* **Chart interpretation exercises**:
########

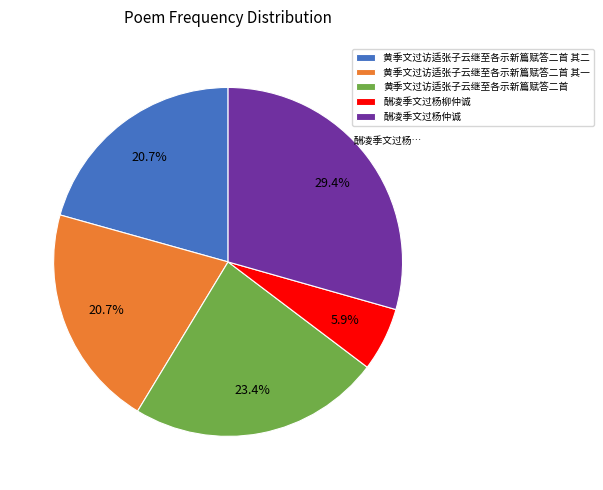

How many segments does this pie chart have?

5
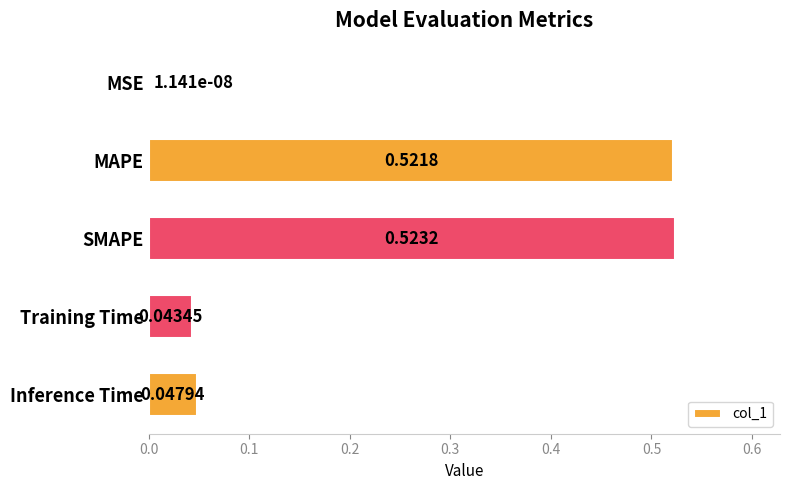

What is the sum of all values?

1.1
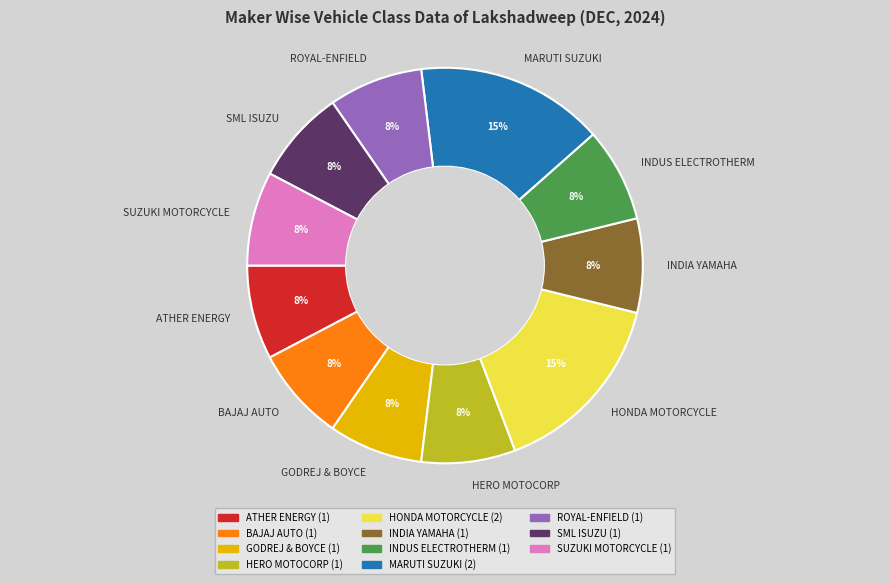

Approximately how many times larger is the value at SUZUKI MOTORCYCLE compared to ROYAL-ENFIELD?

1.0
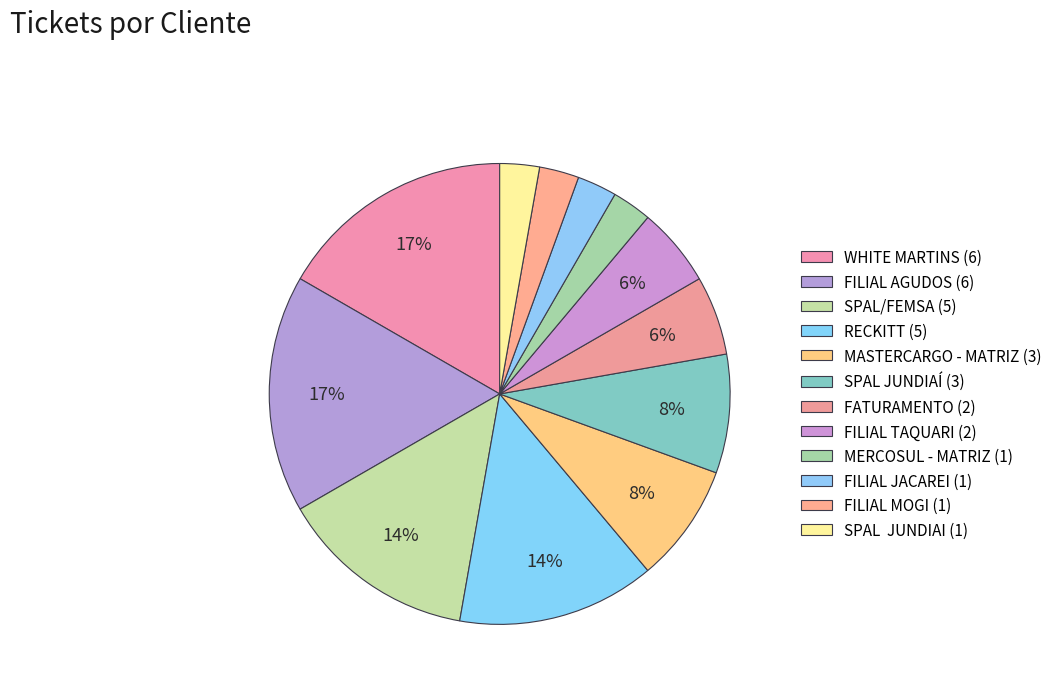

How many segments does this pie chart have?

12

########

* **EXERCISE BRIEF**:
Reproduce all of the data above word for word, omitting the chart images.

* **RESPONSE TO THE TASK**:
How many segments does this pie chart have?

5

What is the sum of all values?

1.1

Approximately how many times larger is the value at SUZUKI MOTORCYCLE compared to ROYAL-ENFIELD?

1.0

How many segments does this pie chart have?

12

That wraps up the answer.